Two of the seven central ovals are filled, one with an astrological text, the other with an astronomical instrument.

The text.

The text is written in one and the same hand, be it that additions to the central text may have been written at different times, but still by the same hand. The text is richly illustrated with about 150 fine drawings in ink in black and white and/or colors, three with moving parts and all in a very fine hand, complete and practically without errors or corrections.


In the first part , pp. 1-50, the mathematical basis for the relation between place and time are given: Tratado I en que .... With 25 drawings, one with a moving part (p.43) and 3 tables.

The second part, p 50-118, how to design a sun dial, horizontal or vertical without declination with 46 drawings and one inserted page size mobile of 3 levels on vellum. This mobile was connected to the book with a twisted thread.

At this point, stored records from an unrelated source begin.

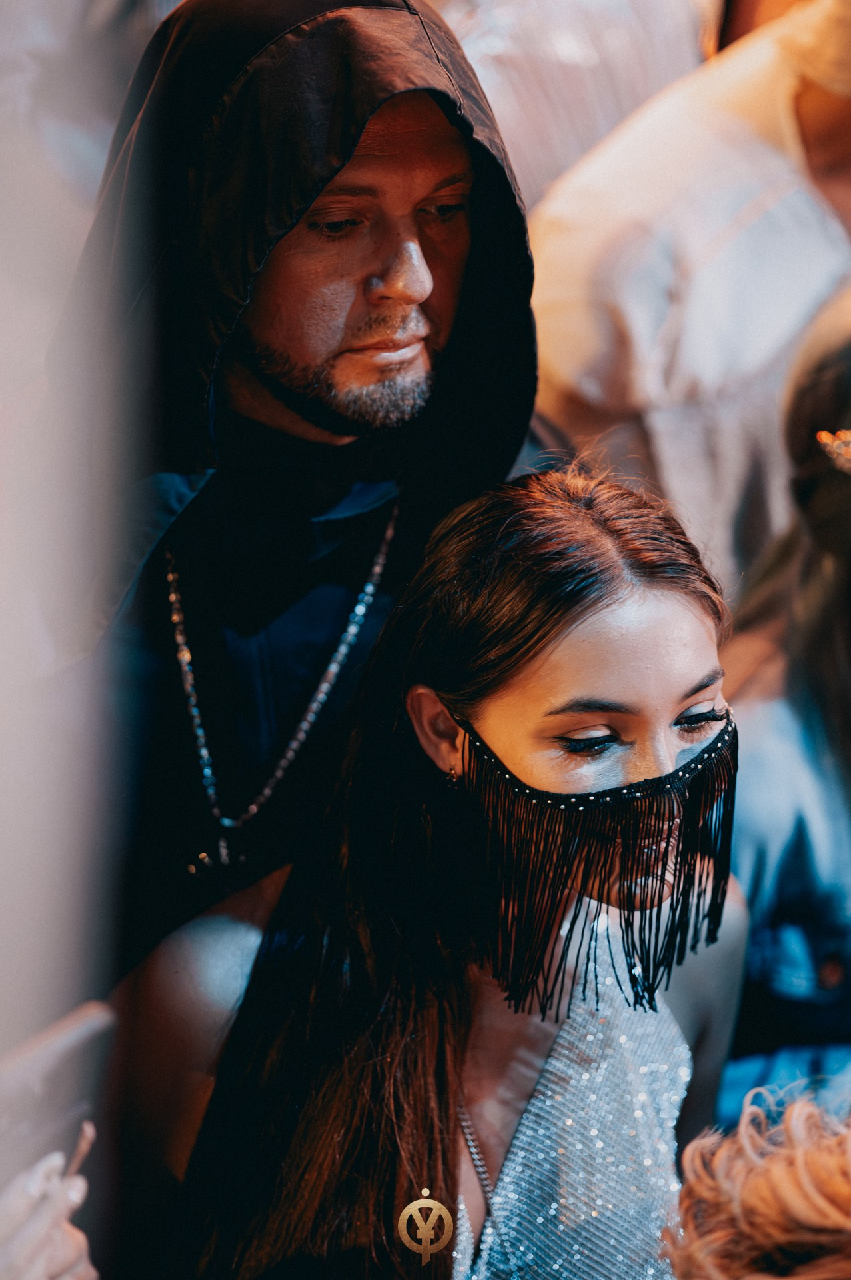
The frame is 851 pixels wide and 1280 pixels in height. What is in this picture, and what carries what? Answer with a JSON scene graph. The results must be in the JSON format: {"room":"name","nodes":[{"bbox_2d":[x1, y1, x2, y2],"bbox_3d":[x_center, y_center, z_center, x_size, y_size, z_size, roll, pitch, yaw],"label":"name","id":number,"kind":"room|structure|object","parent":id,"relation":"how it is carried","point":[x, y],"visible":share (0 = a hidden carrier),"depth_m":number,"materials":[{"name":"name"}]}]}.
{"room":"event hall","nodes":[
{"label":"event hall","id":0,"kind":"room"},
{"bbox_2d":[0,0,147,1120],"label":"wall","id":1,"kind":"structure","parent":0,"point":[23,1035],"depth_m":2.87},
{"label":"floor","id":2,"kind":"structure","parent":0,"visible":0},
{"bbox_2d":[0,1119,97,1279],"bbox_3d":[-0.526,0.717,2.506,0.572,1.101,0.734,0,12,-2],"label":"person","id":3,"kind":"object","parent":2,"relation":"on","point":[75,1246],"visible":0.69,"depth_m":2.46},
{"bbox_2d":[0,998,117,1181],"bbox_3d":[-0.347,0.400,2.581,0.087,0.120,0.223,5,13,23],"label":"smartphone","id":4,"kind":"object","parent":3,"relation":"in","point":[31,1065],"visible":0.81,"depth_m":2.58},
{"bbox_2d":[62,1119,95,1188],"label":"pen","id":5,"kind":"object","parent":3,"relation":"in","point":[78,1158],"visible":0.62,"depth_m":2.71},
{"bbox_2d":[59,0,559,976],"bbox_3d":[-0.173,0.233,3.604,0.742,2.115,0.766,0,12,-2],"label":"man","id":6,"kind":"object","parent":2,"relation":"on","point":[435,111],"visible":0.7,"depth_m":3.42},
{"bbox_2d":[115,462,758,1279],"bbox_3d":[0.035,0.643,3.315,0.714,1.620,0.796,0,12,-2],"label":"woman","id":7,"kind":"object","parent":2,"relation":"on","point":[559,662],"visible":0.97,"depth_m":3.16},
{"bbox_2d":[447,0,715,209],"bbox_3d":[0.159,-0.821,5.493,0.905,1.739,1.017,0,12,-2],"label":"person","id":8,"kind":"object","parent":2,"relation":"on","point":[577,39],"visible":0.33,"depth_m":5.27},
{"bbox_2d":[529,0,850,591],"bbox_3d":[0.554,-0.327,4.626,0.975,2.000,0.717,0,12,-2],"label":"person","id":9,"kind":"object","parent":2,"relation":"on","point":[621,347],"visible":0.64,"depth_m":4.41},
{"bbox_2d":[668,1082,850,1279],"bbox_3d":[0.449,0.715,2.425,0.663,0.813,0.699,0,12,-2],"label":"person","id":10,"kind":"object","parent":2,"relation":"on","point":[743,1196],"visible":0.98,"depth_m":2.43},
{"bbox_2d":[720,286,850,1134],"bbox_3d":[0.602,0.250,3.787,0.664,1.508,0.712,0,12,-2],"label":"woman","id":11,"kind":"object","parent":2,"relation":"on","point":[845,672],"visible":0.69,"depth_m":3.67}
]}

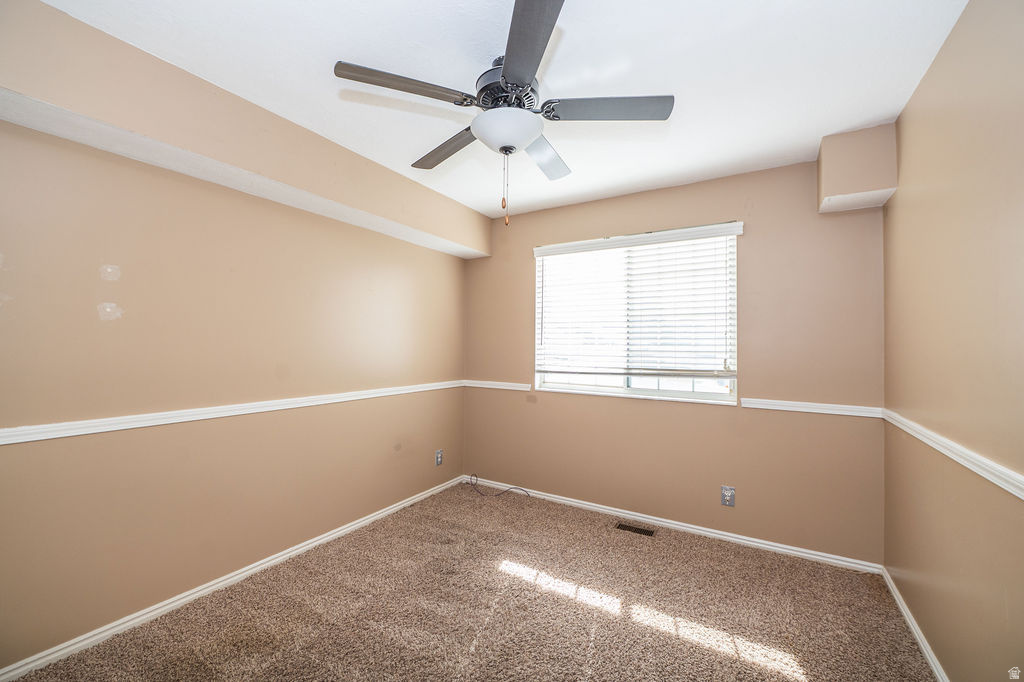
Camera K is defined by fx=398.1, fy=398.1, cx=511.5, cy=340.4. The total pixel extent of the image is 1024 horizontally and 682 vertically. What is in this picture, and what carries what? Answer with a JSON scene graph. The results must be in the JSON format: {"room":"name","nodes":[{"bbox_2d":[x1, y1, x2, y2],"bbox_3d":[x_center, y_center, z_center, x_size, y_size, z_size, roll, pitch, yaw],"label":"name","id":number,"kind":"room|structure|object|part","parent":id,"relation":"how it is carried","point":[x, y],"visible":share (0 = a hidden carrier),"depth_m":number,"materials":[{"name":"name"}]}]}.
{"room":"bedroom","nodes":[
{"label":"bedroom","id":0,"kind":"room"},
{"bbox_2d":[0,95,469,671],"bbox_3d":[-1.441,0.091,2.378,0.164,2.457,3.761,0,-1,31],"label":"left wall","id":1,"kind":"structure","parent":0,"point":[421,488],"depth_m":1.95,"materials":[{"name":"beige paint"}]},
{"bbox_2d":[1,379,463,445],"bbox_3d":[-1.392,0.369,2.245,0.022,0.057,3.760,0,-1,31],"label":"chair rail","id":2,"kind":"object","parent":1,"relation":"attached to","point":[67,434],"visible":0.93,"depth_m":1.93,"materials":[{"name":"white paint"}]},
{"bbox_2d":[0,477,465,681],"bbox_3d":[-1.339,1.284,2.388,0.015,0.070,3.386,0,-1,31],"label":"baseboard","id":3,"kind":"structure","parent":1,"relation":"attached to","point":[209,589],"depth_m":1.97,"materials":[{"name":"white paint"}]},
{"bbox_2d":[0,1,484,260],"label":"left soffit","id":4,"kind":"object","parent":1,"relation":"attached to","point":[67,104],"visible":0.97,"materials":[{"name":"beige paint"}]},
{"bbox_2d":[435,449,442,465],"bbox_3d":[-0.638,1.030,3.507,0.009,0.129,0.080,0,-1,31],"label":"wall outlet","id":5,"kind":"object","parent":1,"relation":"attached to","point":[439,460],"visible":0.99,"depth_m":3.50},
{"bbox_2d":[4,481,937,681],"bbox_3d":[-0.045,1.367,1.544,3.192,0.105,3.713,0,-1,31],"label":"carpet floor","id":6,"kind":"structure","parent":0,"point":[503,603],"depth_m":1.93,"materials":[{"name":"carpet"}]},
{"bbox_2d":[466,474,527,497],"bbox_3d":[-0.139,1.269,3.497,0.606,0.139,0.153,0,-1,31],"label":"cable","id":7,"kind":"object","parent":6,"relation":"on","point":[522,490],"visible":0.99,"depth_m":3.50,"materials":[{"name":"plastic"}]},
{"bbox_2d":[615,522,655,536],"bbox_3d":[0.876,1.340,2.827,0.262,0.006,0.104,0,-1,31],"label":"floor vent","id":8,"kind":"object","parent":6,"relation":"in","point":[622,525],"visible":0.96,"depth_m":2.82,"materials":[{"name":"metal"}]},
{"bbox_2d":[36,0,964,218],"bbox_3d":[-0.049,-1.204,1.604,3.170,0.115,3.761,0,-1,31],"label":"ceiling","id":9,"kind":"structure","parent":0,"point":[574,30],"depth_m":1.68,"materials":[{"name":"white paint"}]},
{"bbox_2d":[333,0,673,225],"bbox_3d":[-0.019,-0.814,1.687,1.239,0.708,1.232,0,-1,31],"label":"ceiling fan","id":10,"kind":"object","parent":9,"relation":"hanging from","point":[507,72],"visible":0.99,"depth_m":1.55,"materials":[{"name":"metal"}]},
{"bbox_3d":[-0.387,-0.912,1.475,0.333,0.039,0.392,0,-1,31],"label":"blade","id":11,"kind":"part","parent":10,"relation":"part of","materials":[{"name":"wood"}]},
{"bbox_3d":[-0.292,-0.881,1.859,0.485,0.039,0.252,0,-1,31],"label":"blade","id":12,"kind":"part","parent":10,"relation":"part of","materials":[{"name":"grey wood"}]},
{"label":"motor housing","id":13,"kind":"part","parent":10,"relation":"part of","materials":[{"name":"metal"}]},
{"bbox_3d":[0.042,-0.914,1.283,0.373,0.038,0.459,0,-1,31],"label":"blade","id":14,"kind":"part","parent":10,"relation":"part of","materials":[{"name":"wood"}]},
{"bbox_3d":[0.149,-0.873,1.923,0.272,0.041,0.485,0,-1,31],"label":"blade","id":15,"kind":"part","parent":10,"relation":"part of","materials":[{"name":"grey wood"}]},
{"bbox_3d":[0.373,-0.892,1.561,0.439,0.038,0.300,0,-1,31],"label":"blade","id":16,"kind":"part","parent":10,"relation":"part of","materials":[{"name":"grey wood"}]},
{"bbox_2d":[462,156,886,563],"bbox_3d":[0.864,0.112,3.125,3.058,2.466,0.152,0,-1,31],"label":"back wall","id":17,"kind":"structure","parent":0,"point":[756,237],"depth_m":2.67,"materials":[{"name":"beige paint"}]},
{"bbox_2d":[463,379,529,390],"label":"chair rail","id":18,"kind":"object","parent":17,"relation":"attached to","point":[493,386],"visible":0.87,"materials":[{"name":"white paint"}]},
{"bbox_2d":[533,223,740,403],"bbox_3d":[0.899,-0.172,3.116,1.516,1.200,0.104,0,-1,31],"label":"window","id":19,"kind":"structure","parent":17,"relation":"in","point":[636,380],"depth_m":3.05,"materials":[{"name":"white"}]},
{"bbox_2d":[534,221,742,381],"bbox_3d":[0.866,-0.257,3.031,1.557,1.076,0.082,0,-1,31],"label":"window blind","id":20,"kind":"object","parent":19,"relation":"attached to","point":[572,243],"visible":0.97,"depth_m":2.96,"materials":[{"name":"white plastic"}]},
{"bbox_2d":[466,475,880,574],"bbox_3d":[0.833,1.314,3.040,2.968,0.068,0.015,0,-1,31],"label":"baseboard","id":21,"kind":"structure","parent":17,"relation":"attached to","point":[782,549],"depth_m":2.75,"materials":[{"name":"white paint"}]},
{"bbox_2d":[720,485,735,506],"bbox_3d":[1.444,1.038,2.661,0.079,0.128,0.009,0,-1,31],"label":"wall outlet","id":22,"kind":"object","parent":17,"relation":"attached to","point":[728,498],"visible":0.99,"depth_m":2.66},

The third part, pp 119-156, how to measure time in different sun dials complementing each other to cover a 24 hour day, including a manual on how to make a moon dial (pp 155 and 156) with 36 drawings and no tables.

The fourth and last part pp. 157- 227, has various topics like how to divide the Zodiac in degrees, how to fix the tropics, how to fix the hours, Italian, Babylonian, and finally how to actually make mobile sun dials (p 199 and further) with 41 drawings and 4 tables.

The textbook ends here. It is followed by two later short essays to connect the previous text with the science of navigation, the first on how to establish the meridian where you are without an astrolabium, pp 228-232, and the other on how to establish the height of the Polar star, pp 233-236.